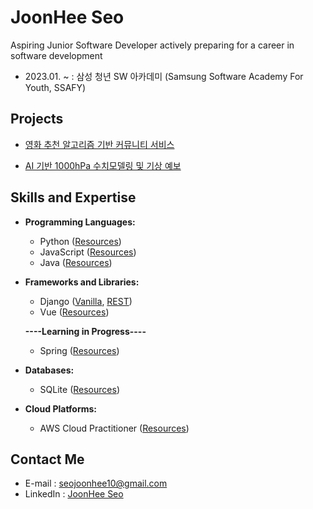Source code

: 
# JoonHee Seo
Aspiring Junior Software Developer actively preparing for a career in software development

- 2023.01. ~ : 삼성 청년 SW 아카데미 (Samsung Software Academy For Youth, SSAFY)


## Projects
- [영화 추천 알고리즘 기반 커뮤니티 서비스](https://github.com/JoonHeeSeo/Final_PJT)


- [AI 기반 1000hPa 수치모델링 및 기상 예보](https://github.com/JoonHeeSeo/AI_surface_weather_prediction)


## Skills and Expertise
- **Programming Languages:** 
  - Python ([Resources](https://github.com/JoonHeeSeo/WIL_Python))
  - JavaScript ([Resources](https://github.com/JoonHeeSeo/WIL_JavaScript))
   - Java ([Resources](https://github.com/JoonHeeSeo/WIL_Java))
 
- **Frameworks and Libraries:**
  - Django ([Vanilla](https://github.com/JoonHeeSeo/WIL_Django), [REST](https://github.com/JoonHeeSeo/WIL_Django_REST_Framework))
  - Vue ([Resources](https://github.com/JoonHeeSeo/WIL_Vue))

  **----Learning in Progress----**
   - Spring ([Resources](https://github.com/JoonHeeSeo/WIL_Spring))

- **Databases:**
  - SQLite ([Resources](https://github.com/JoonHeeSeo/WIL_Database))

- **Cloud Platforms:**
  - AWS Cloud Practitioner ([Resources](https://github.com/JoonHeeSeo/WIL_AWS))


## Contact Me
- E-mail : [seojoonhee10@gmail.com](mailto:seojoonhee10@gmail.com)
- LinkedIn : [JoonHee Seo](https://www.linkedin.com/in/joonhee-seo-82909027a/)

=-=-=

PROBLEM STATEMENT >> Please print exactly the lines of the entries above, beginning with the line that contains "## Contact Me" and ending with the last line.

SOLVED PROBLEM >>
## Contact Me
- E-mail : [seojoonhee10@gmail.com](mailto:seojoonhee10@gmail.com)
- LinkedIn : [JoonHee Seo](https://www.linkedin.com/in/joonhee-seo-82909027a/)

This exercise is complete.